Alors, une délégation numérique ? Oui ! A condition d’y mettre les bonnes personnes, de lui assigner des missions ambitieuses s’inscrivant dans le temps long, et d’en faire autre chose qu’un gadget de communication.
— frederic@episodiqu.es
Merci pour ce post Frédéric pour ce post et ces réflexions.
Le point majeur que l'on oublie dans les débats est la performance des investissements VCs. La focale est souvent sur l'entreprise et les entrepreneurs, et on oublie dans le mix les VCs. Mais on parle d'écosystème donc il faut s'occuper de tous les "animaux" de cet écosystème. Si un des maillons flanche, alors tout l'écosystème peut s'écrouler. Or personne dans la "Frenchtech", le gouvernement, les médias et divers experts et commentateurs oublient de regarder du côté du DPI, des sorties et donc de la performance financière. La preuve est que personne n'ait capable de répondre à une question simple et centrale au "startup game" : Quelles sont les startups VC-backed françaises qui sont sorties à plus de 1 milliard d'euros sur les 20 dernières années ?" (j'ai récemment posé cette question à un "grand" professeur d'une grande école très connu, expert du sujet startup, innovation et VC, et lui aussi ne connaissait pas la réponse).
La réponse se trouve dans ma dernière étude et j'ai découvert que la France est seulement à la 10ème position en Europe. Il y a donc un gros problème qui n'est pas encore à l'ordre du jour.

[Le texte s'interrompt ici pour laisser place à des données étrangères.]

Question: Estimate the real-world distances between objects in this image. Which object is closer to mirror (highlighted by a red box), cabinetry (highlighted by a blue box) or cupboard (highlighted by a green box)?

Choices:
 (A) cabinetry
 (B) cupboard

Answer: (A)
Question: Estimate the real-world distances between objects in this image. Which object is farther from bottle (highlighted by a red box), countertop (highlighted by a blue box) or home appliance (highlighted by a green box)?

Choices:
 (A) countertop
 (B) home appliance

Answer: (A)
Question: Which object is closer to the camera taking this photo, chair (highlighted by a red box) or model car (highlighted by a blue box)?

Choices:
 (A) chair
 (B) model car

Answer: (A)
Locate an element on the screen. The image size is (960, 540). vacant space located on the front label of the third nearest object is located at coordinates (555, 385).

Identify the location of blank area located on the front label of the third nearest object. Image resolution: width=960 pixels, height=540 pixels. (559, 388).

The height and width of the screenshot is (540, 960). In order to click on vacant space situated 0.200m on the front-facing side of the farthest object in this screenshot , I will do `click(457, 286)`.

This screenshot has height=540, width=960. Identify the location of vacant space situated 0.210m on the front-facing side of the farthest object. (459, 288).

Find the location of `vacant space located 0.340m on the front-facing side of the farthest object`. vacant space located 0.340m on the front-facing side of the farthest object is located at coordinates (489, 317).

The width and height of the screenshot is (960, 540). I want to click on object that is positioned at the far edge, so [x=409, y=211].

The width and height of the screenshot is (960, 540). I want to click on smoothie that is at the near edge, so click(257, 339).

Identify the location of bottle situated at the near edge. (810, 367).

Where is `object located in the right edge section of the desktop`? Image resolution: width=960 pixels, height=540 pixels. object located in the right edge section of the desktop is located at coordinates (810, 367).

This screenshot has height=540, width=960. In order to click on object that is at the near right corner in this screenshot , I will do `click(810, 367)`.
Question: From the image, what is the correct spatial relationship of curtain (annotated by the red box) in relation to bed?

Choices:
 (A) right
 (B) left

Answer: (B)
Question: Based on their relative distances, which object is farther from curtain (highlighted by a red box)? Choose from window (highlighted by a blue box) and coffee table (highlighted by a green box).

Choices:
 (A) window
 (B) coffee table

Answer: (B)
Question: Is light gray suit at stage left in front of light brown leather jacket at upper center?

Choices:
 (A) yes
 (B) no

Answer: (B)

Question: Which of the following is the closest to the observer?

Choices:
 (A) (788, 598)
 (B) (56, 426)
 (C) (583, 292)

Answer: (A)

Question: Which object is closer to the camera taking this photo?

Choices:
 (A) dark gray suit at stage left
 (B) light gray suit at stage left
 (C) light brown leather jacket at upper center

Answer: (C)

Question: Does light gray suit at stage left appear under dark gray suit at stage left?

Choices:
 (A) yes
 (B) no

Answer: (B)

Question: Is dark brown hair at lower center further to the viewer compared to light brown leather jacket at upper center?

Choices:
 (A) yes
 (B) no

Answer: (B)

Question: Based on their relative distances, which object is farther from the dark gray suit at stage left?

C'est inquiétant :(
Voici le post, et j'espère que l'on pourra échanger un de ces jours : https://thevcinsider.substack.com/p/le-championnat-europeen-du-vc-game
Très bonne analyse dont on rêverait que les politiques puisse s'en inspirer et adopter une approche un peu plus sensée face aux enjeux du numérique. Par contre je suis surpris que ni dans l'article, et ni dans la chronique ne soit mentionné la question de la souveraineté (nationale ou européenne) qui semble être au centre d'une stratégie d'indépendance aux GAFAM (ne pas oublier le "M" de Microsoft qui a largement rattrapé son retard sur la partie Cloud vis à vis d'Amazon).